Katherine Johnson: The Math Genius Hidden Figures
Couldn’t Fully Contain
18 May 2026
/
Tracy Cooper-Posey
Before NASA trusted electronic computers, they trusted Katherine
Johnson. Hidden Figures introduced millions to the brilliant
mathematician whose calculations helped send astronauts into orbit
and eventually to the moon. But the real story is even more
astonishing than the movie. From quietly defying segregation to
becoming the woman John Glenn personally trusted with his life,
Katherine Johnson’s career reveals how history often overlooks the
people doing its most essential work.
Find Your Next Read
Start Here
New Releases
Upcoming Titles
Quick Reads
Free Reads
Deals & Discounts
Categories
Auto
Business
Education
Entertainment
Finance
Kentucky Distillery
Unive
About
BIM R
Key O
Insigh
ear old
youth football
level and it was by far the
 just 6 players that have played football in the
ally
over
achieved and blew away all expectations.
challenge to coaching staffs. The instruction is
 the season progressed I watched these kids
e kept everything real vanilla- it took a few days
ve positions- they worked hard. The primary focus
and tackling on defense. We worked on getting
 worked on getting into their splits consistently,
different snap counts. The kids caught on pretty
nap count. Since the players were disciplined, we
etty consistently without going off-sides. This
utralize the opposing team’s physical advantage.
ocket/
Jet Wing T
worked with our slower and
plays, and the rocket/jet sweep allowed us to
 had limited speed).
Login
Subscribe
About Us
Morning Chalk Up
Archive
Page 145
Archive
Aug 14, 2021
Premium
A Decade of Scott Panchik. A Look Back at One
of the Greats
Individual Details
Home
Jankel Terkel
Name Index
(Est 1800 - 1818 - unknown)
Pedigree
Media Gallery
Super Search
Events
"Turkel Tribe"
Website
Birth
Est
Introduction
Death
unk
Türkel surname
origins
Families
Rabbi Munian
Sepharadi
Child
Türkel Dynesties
———
▶ _DIRECTIONS FOR THIS TASK_: Check every line of the records, and copy the ones that hold the word "Johnson".

▶ _TASK SOLUTION_:
Katherine Johnson: The Math Genius Hidden Figures
Johnson. Hidden Figures introduced millions to the brilliant
Katherine Johnson’s career reveals how history often overlooks the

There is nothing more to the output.